In operation, as shown in FIGS. 4 to 6, the operating handle 1 is gripped by a user, and the rotating portion 412 of the rotary lever 41 of the adjusting assembly 4 is rotated toward the operating handle 1 so that the acting portion 411 of the rotary lever 41 drives the actuating member 43 to move, and the drive portion 431 of the actuating member 43 engages with the plurality of locking teeth 211 of the movable jaw 2, then the movable jaw 2 is driven by the drive portion 431 to move toward the fixed jaw 111, and when releasing the rotating portion 412 of the rotary lever 41, the actuating member 43 is not pushed by the second resilient element 44 to disengage from the plurality of locking teeth 211 of the movable jaw 2 and moves back to an original position, thereafter the rotary lever 41 is pushed by the torsion spring 42 to move back to the original position, thus adjusting a distance between the clamping portion 22 of the movable jaw 2 and the fixed jaw 111 easily. By pressing and releasing the rotary lever 41 repeatedly, the clamping portion 22 of the movable jaw 2 and the fixed jaw 111 clamp a workpiece, and then the operating handle 1 is rotated to rotate the workpiece clockwise and counterclockwise, thus locking or unlocking the workpiece.
Thereafter, as illustrated in FIGS. 7 and 8, when the rotating portion 412 of the rotary lever 41 of the adjusting assembly 4 is rotated to move away from the operating handle 1, the drive portion 431 of the actuating member 43 moves away from the plurality of locking teeth 211 of the sliding extension 21 of the movable jaw 2, and the biasing portion 413 of the operating lever 41 abuts against the resisting portion 313 of the pushing member 31 of the abutting assembly 3, such that the pushing member 31 is rotated, the first resilient element 32 is pressed, and the plural engaging teeth 311 of the pushing member 31 disengage from the plurality of locking teeth 211 of the movable jaw 2, hence the movable jaw 2 is manually driven to move away from the fixed jaw 111, thus increasing the distance between the clamping portion 22 of the movable jaw 2 and the fixed jaw 111.
Referring further to FIGS. 1 and 8, the sliding extension 21 of the movable jaw 2 has a stopping protrusion 212 arranged on one end thereof away from the clamping portion 22 and facing to the cavity 113 of the driving head 11, such that the stopping shoulder 212 stops the sliding extension 21 of the movable jaw 2 removing from the slot 112 of the driving head 11 of the operating handle 1, when moving the movable jaw 2 away from the fixed jaw 111, thus avoiding a removal of the movable jaw 2.

____

§ **Brief A**
Answer these questions about the adjustable-jaw description:
(i) What pushes the rotary lever 41 back to its original position after the actuating member 43 returns?
(ii) When the rotating portion 412 is turned away from the operating handle 1, what does the biasing portion 413 abut against?
(iii) What does the stopping protrusion 212 face?
§ **Brief B**
Please extend the adjustable-jaw description, starting right after its final sentence.

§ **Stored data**
____

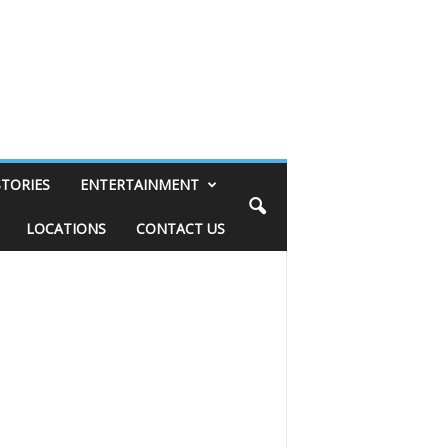
STORIES
ENTERTAINMENT
LOCATIONS
CONTACT US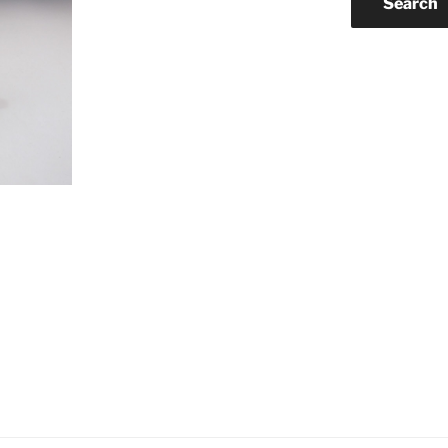
Search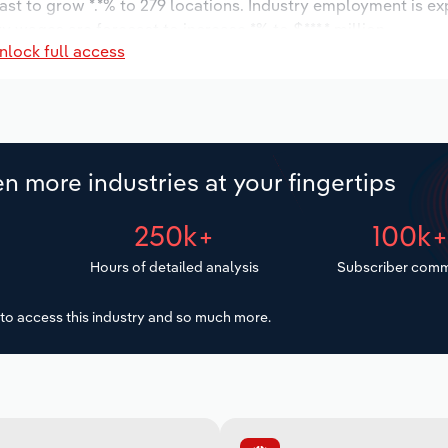
ast to grow *.*% to 279 locations. Industry employment is e
y wages are forecast to increase *% to $***.* million.
nlock full access
n more industries at your fingertips
250k+
100k
Hours of detailed analysis
Subscriber comm
to access this industry and so much more.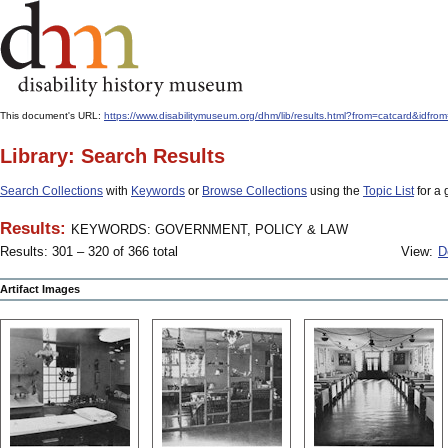
This document's URL:
https://www.disabilitymuseum.org/dhm/lib/results.html?from=catcard&
Library: Search Results
Search Collections
with
Keywords
or
Browse Collections
using the
Topic List
for a 
Results:
KEYWORDS: GOVERNMENT, POLICY & LAW
Results: 301 – 320 of 366 total
View:
D
Artifact Images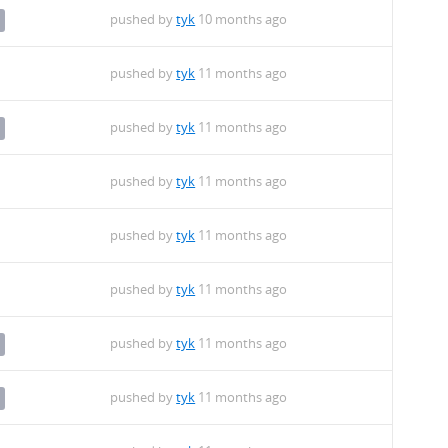
pushed by
tyk
10 months ago
pushed by
tyk
11 months ago
pushed by
tyk
11 months ago
pushed by
tyk
11 months ago
pushed by
tyk
11 months ago
pushed by
tyk
11 months ago
pushed by
tyk
11 months ago
pushed by
tyk
11 months ago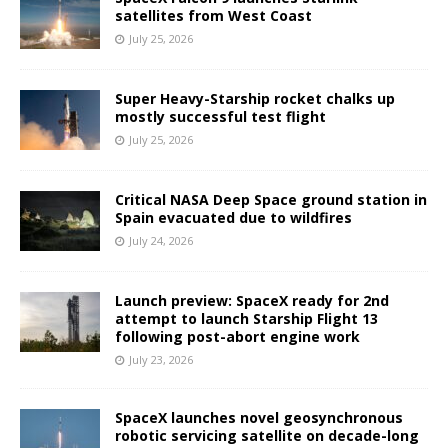
satellites from West Coast
July 25, 2026
Super Heavy-Starship rocket chalks up
mostly successful test flight
July 25, 2026
Critical NASA Deep Space ground station in
Spain evacuated due to wildfires
July 24, 2026
Launch preview: SpaceX ready for 2nd
attempt to launch Starship Flight 13
following post-abort engine work
July 23, 2026
SpaceX launches novel geosynchronous
robotic servicing satellite on decade-long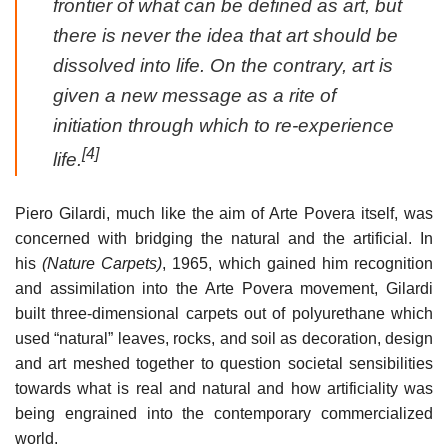
frontier of what can be defined as art, but
there is never the idea that art should be
dissolved into life. On the contrary, art is
given a new message as a rite of
initiation through which to re-experience
[4]
life.
Piero Gilardi, much like the aim of Arte Povera itself, was
concerned with bridging the natural and the artificial. In
his
(Nature Carpets)
, 1965, which gained him recognition
and assimilation into the Arte Povera movement, Gilardi
built three-dimensional carpets out of polyurethane which
used “natural” leaves, rocks, and soil as decoration, design
and art meshed together to question societal sensibilities
towards what is real and natural and how artificiality was
being engrained into the contemporary commercialized
world.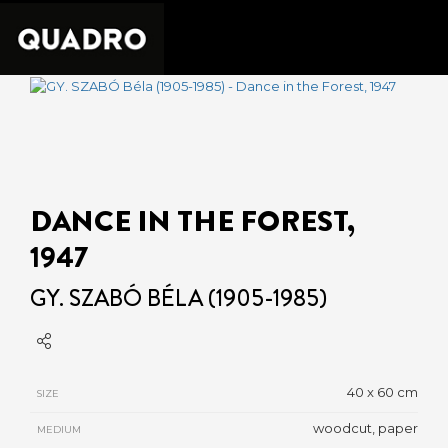
DANCE IN THE FOREST,
1947
GY. SZABÓ BÉLA (1905-1985)
40 x 60 cm
SIZE
woodcut, paper
MEDIUM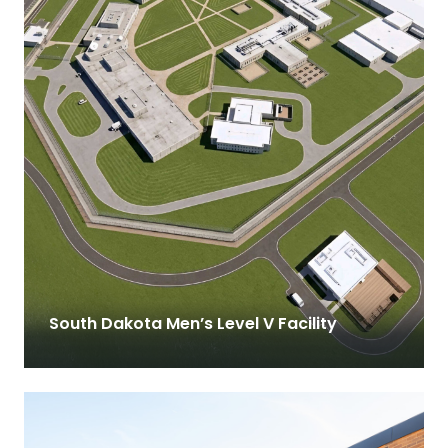
South Dakota Men’s Level V Facility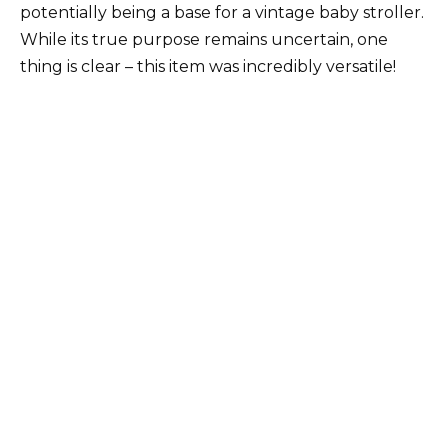
potentially being a base for a vintage baby stroller.
While its true purpose remains uncertain, one
thing is clear – this item was incredibly versatile!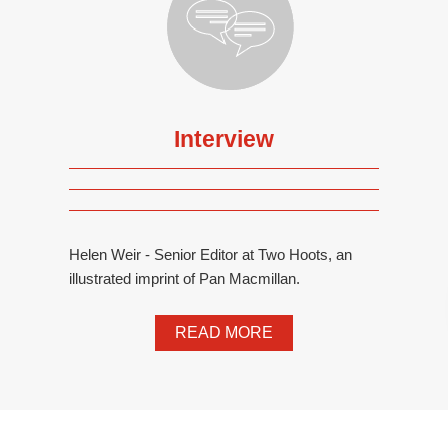
Interview
Helen Weir - Senior Editor at Two Hoots, an
illustrated imprint of Pan Macmillan.
READ MORE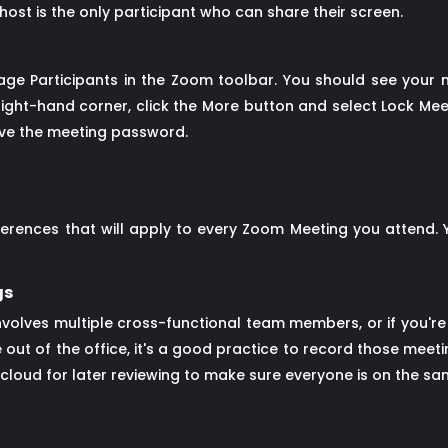
ost is the only participant who can share their screen.
age Participants in the Zoom toolbar. You should see your me
right-hand corner, click the More button and select Lock Mee
have the meeting password.
ferences that will apply to every Zoom Meeting you attend.
gs
nvolves multiple cross-functional team members, or if you're 
out of the office, it's a good practice to record those meeti
cloud for later reviewing to make sure everyone is on the s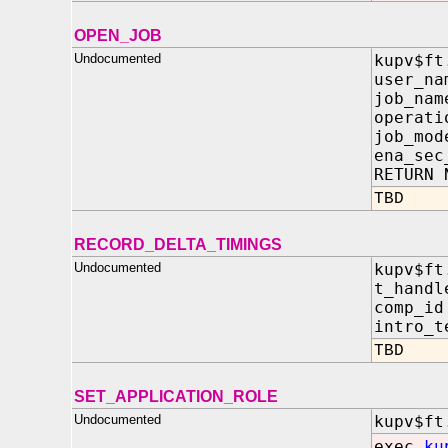
OPEN_JOB
Undocumented
kupv$ft
user_n
job_n
operat
job_m
ena_sec
RETURN 
TBD
RECORD_DELTA_TIMINGS
Undocumented
kupv$ft
t_hand
comp_
intro_
TBD
SET_APPLICATION_ROLE
Undocumented
kupv$ft
exec
ku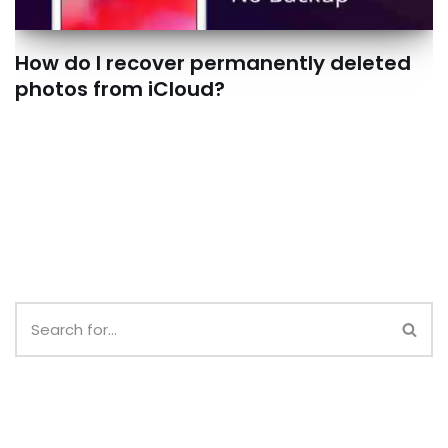
How do I recover permanently deleted
photos from iCloud?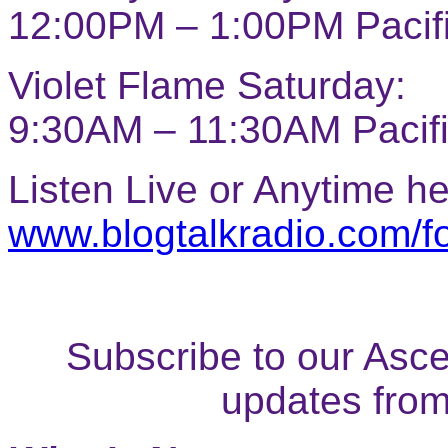
12:00PM – 1:00PM Pacif
Violet Flame Saturday:
9:30AM – 11:30AM Pacif
Listen Live or Anytime he
www.blogtalkradio.com/f
Subscribe to our Ascen
updates fro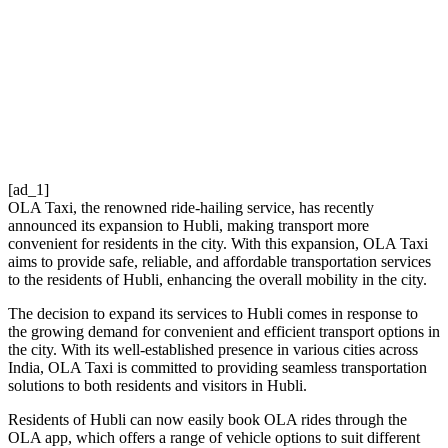
[ad_1]
OLA Taxi, the renowned ride-hailing service, has recently
announced its expansion to Hubli, making transport more
convenient for residents in the city. With this expansion, OLA Taxi
aims to provide safe, reliable, and affordable transportation services
to the residents of Hubli, enhancing the overall mobility in the city.
The decision to expand its services to Hubli comes in response to
the growing demand for convenient and efficient transport options in
the city. With its well-established presence in various cities across
India, OLA Taxi is committed to providing seamless transportation
solutions to both residents and visitors in Hubli.
Residents of Hubli can now easily book OLA rides through the
OLA app, which offers a range of vehicle options to suit different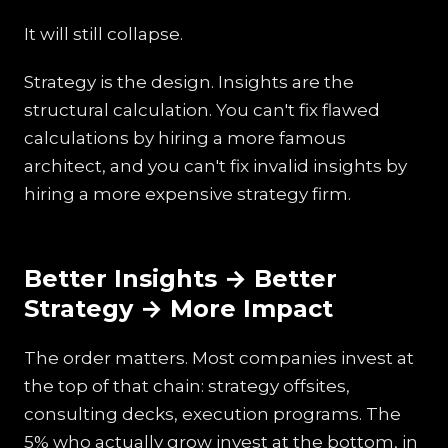
It will still collapse.
Strategy is the design. Insights are the
structural calculation. You can't fix flawed
calculations by hiring a more famous
architect, and you can't fix invalid insights by
hiring a more expensive strategy firm.
Better Insights → Better
Strategy → More Impact
The order matters. Most companies invest at
the top of that chain: strategy offsites,
consulting decks, execution programs. The
5% who actually grow invest at the bottom, in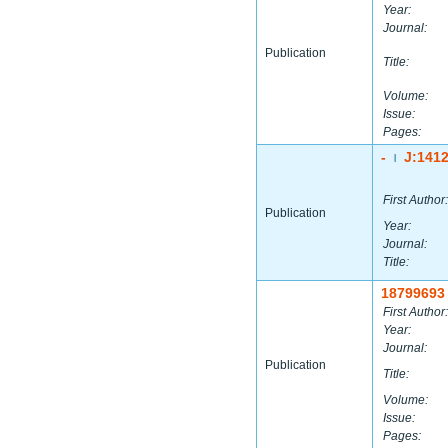
Year:
Journal:
Publication
Title:
Volume:
Issue:
Pages:
-
J:141
|
First Author:
Publication
Year:
Journal:
Title:
18799693
First Author:
Year:
Journal:
Publication
Title:
Volume:
Issue:
Pages: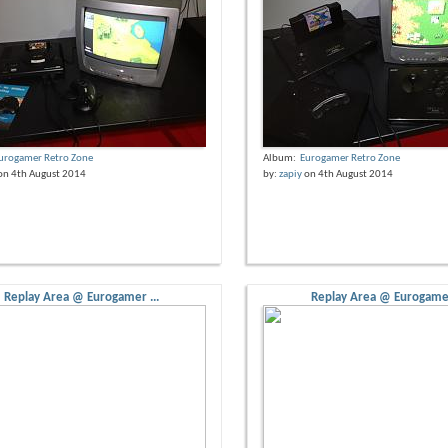
urogamer Retro Zone
Album:
Eurogamer Retro Zone
on 4th August 2014
by:
zapiy
on 4th August 2014
Replay Area @ Eurogamer ...
Replay Area @ Eurogamer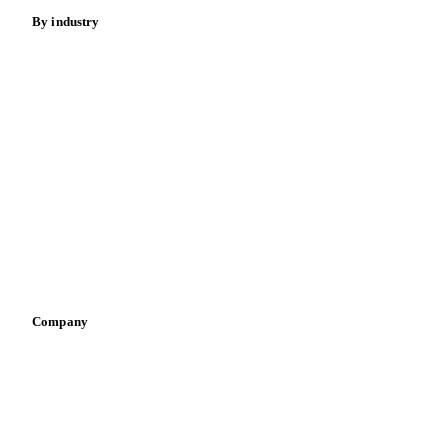
Meat
Nuts
Spices
Energy
By industry
Bakeries
Chocolate
Confectioneries
Dairy producers
Infant nutrition
Pizza, pasta & snacks
Retail
Sauces & condiments
Sports nutrition
Vegetable oil producers
Company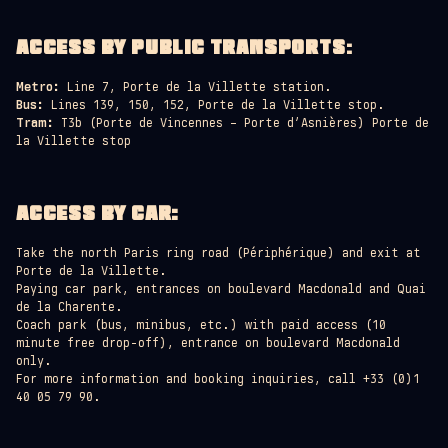
ACCESS BY PUBLIC TRANSPORTS
:
Metro:
Line 7, Porte de la Villette station.
Bus:
Lines 139, 150, 152, Porte de la Villette stop.
Tram:
T3b (Porte de Vincennes – Porte d’Asnières) Porte de
la Villette stop
ACCESS BY CAR:
Take the north Paris ring road (Périphérique) and exit at
Porte de la Villette.
Paying car park, entrances on boulevard Macdonald and Quai
de la Charente.
Coach park (bus, minibus, etc.) with paid access (10
minute free drop-off), entrance on boulevard Macdonald
only.
For more information and booking inquiries, call +33 (0)1
40 05 79 90.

____

§ **Response A**
(i) The torsion spring 42.
(ii) The resisting portion 313 of the pushing member 31 of the abutting assembly 3.
(iii) The cavity 113 of the driving head 11.

§ **Response B**
With reference to FIGS. 9 and 10, a moving structure of a movable jaw for an adjustable wrench according to a second embodiment of the present invention comprises: an adjusting assembly 4. The adjusting assembly 4 includes a rotary lever 41, a torsion spring 42, an actuating member 43, and a second resilient element 44. The rotary lever 41 is connected with a cavity 113 of a driving head 11 of an operating handle 1 and has an acting portion 411 arranged on a first end thereof and accommodated in the cavity 113 of the driving head 11 of the operating handle 1. The rotary lever 41 also has a rotating portion 412 of the rotary lever 41 formed on a second end thereof and extending out of the cavity 113 of the driving head 11 of the operating handle 1, a biasing portion 413 extending outwardly from one side of the acting portion 411, and an orifice 414 defined on an end surface of the acting portion 411 facing to the movable jaw 2. The torsion spring 42 is fixed between the rotary lever 41 and the driving head 11 of the operating handle 1 so that the rotary lever 41 moves back to an original position after being pressed. The second resilient element 44 and the actuating member 43 are mounted in the orifice 414 of the rotary lever 41 in turn, and the actuating member 43 is cylindrical and has a drive portion 431 extending toward the orifice 414 from a first end thereof, and a second end of the actuating member 43 is pushed by the second resilient element 44 to move toward the movable jaw 2.
Thereby, the moving structure of a movable jaw of the present invention contains advantages as follows:
1. In use, the rotary lever 41 of the adjusting assembly 4 is pressed, and the torsion spring 42 pushes the rotary lever 41 to move back to an original position, such that the rotary lever 41 is pressed and released repeatedly to move the movable jaw 2 toward the fixed jaw 111, thus locking or unlocking the workpiece.
2. In use, the rotary lever 41 coupled with the driving head 11 of the operating handle 1 is pressed to drive the actuating member 43 by which the movable jaw 2 is moved toward the fixed jaw 111, thus operating the moving structure of the movable jaw easily and safely.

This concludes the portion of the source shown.